• _What to work on_: Write out, precisely and in full, each line of the material.

• _Extracted entries_:
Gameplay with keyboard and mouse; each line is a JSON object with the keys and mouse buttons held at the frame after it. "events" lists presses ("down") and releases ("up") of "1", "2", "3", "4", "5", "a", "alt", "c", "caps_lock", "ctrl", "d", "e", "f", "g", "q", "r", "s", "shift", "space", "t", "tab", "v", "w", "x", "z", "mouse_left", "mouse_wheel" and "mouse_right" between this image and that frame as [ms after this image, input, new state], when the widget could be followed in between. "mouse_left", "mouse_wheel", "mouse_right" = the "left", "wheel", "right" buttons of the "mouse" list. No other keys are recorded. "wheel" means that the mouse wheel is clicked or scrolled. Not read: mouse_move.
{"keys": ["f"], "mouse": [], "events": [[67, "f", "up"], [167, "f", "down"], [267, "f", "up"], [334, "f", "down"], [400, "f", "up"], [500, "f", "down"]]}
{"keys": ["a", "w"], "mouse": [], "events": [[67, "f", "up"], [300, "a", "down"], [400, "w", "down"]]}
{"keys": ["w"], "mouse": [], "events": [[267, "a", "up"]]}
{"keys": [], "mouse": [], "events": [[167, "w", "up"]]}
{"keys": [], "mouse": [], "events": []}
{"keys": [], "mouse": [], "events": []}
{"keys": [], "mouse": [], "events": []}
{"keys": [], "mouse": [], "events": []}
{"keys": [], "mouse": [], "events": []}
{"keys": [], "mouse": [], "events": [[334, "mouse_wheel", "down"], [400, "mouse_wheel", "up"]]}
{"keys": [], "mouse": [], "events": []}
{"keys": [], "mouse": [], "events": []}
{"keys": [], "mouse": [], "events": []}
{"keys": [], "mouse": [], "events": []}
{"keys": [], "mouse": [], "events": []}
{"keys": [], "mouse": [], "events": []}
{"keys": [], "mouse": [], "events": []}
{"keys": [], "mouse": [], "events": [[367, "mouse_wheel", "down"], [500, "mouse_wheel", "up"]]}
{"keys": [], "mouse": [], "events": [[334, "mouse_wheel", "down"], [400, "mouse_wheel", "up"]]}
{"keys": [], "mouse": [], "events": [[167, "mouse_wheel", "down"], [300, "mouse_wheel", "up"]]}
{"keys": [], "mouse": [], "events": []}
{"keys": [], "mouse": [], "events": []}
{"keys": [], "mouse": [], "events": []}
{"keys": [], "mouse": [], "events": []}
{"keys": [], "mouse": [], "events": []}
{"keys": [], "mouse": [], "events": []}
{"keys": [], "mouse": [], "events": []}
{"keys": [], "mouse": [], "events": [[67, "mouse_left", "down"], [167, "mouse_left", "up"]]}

• _Answer to this task_:
Gameplay with keyboard and mouse; each line is a JSON object with the keys and mouse buttons held at the frame after it. "events" lists presses ("down") and releases ("up") of "1", "2", "3", "4", "5", "a", "alt", "c", "caps_lock", "ctrl", "d", "e", "f", "g", "q", "r", "s", "shift", "space", "t", "tab", "v", "w", "x", "z", "mouse_left", "mouse_wheel" and "mouse_right" between this image and that frame as [ms after this image, input, new state], when the widget could be followed in between. "mouse_left", "mouse_wheel", "mouse_right" = the "left", "wheel", "right" buttons of the "mouse" list. No other keys are recorded. "wheel" means that the mouse wheel is clicked or scrolled. Not read: mouse_move.
{"keys": ["f"], "mouse": [], "events": [[67, "f", "up"], [167, "f", "down"], [267, "f", "up"], [334, "f", "down"], [400, "f", "up"], [500, "f", "down"]]}
{"keys": ["a", "w"], "mouse": [], "events": [[67, "f", "up"], [300, "a", "down"], [400, "w", "down"]]}
{"keys": ["w"], "mouse": [], "events": [[267, "a", "up"]]}
{"keys": [], "mouse": [], "events": [[167, "w", "up"]]}
{"keys": [], "mouse": [], "events": []}
{"keys": [], "mouse": [], "events": []}
{"keys": [], "mouse": [], "events": []}
{"keys": [], "mouse": [], "events": []}
{"keys": [], "mouse": [], "events": []}
{"keys": [], "mouse": [], "events": [[334, "mouse_wheel", "down"], [400, "mouse_wheel", "up"]]}
{"keys": [], "mouse": [], "events": []}
{"keys": [], "mouse": [], "events": []}
{"keys": [], "mouse": [], "events": []}
{"keys": [], "mouse": [], "events": []}
{"keys": [], "mouse": [], "events": []}
{"keys": [], "mouse": [], "events": []}
{"keys": [], "mouse": [], "events": []}
{"keys": [], "mouse": [], "events": [[367, "mouse_wheel", "down"], [500, "mouse_wheel", "up"]]}
{"keys": [], "mouse": [], "events": [[334, "mouse_wheel", "down"], [400, "mouse_wheel", "up"]]}
{"keys": [], "mouse": [], "events": [[167, "mouse_wheel", "down"], [300, "mouse_wheel", "up"]]}
{"keys": [], "mouse": [], "events": []}
{"keys": [], "mouse": [], "events": []}
{"keys": [], "mouse": [], "events": []}
{"keys": [], "mouse": [], "events": []}
{"keys": [], "mouse": [], "events": []}
{"keys": [], "mouse": [], "events": []}
{"keys": [], "mouse": [], "events": []}
{"keys": [], "mouse": [], "events": [[67, "mouse_left", "down"], [167, "mouse_left", "up"]]}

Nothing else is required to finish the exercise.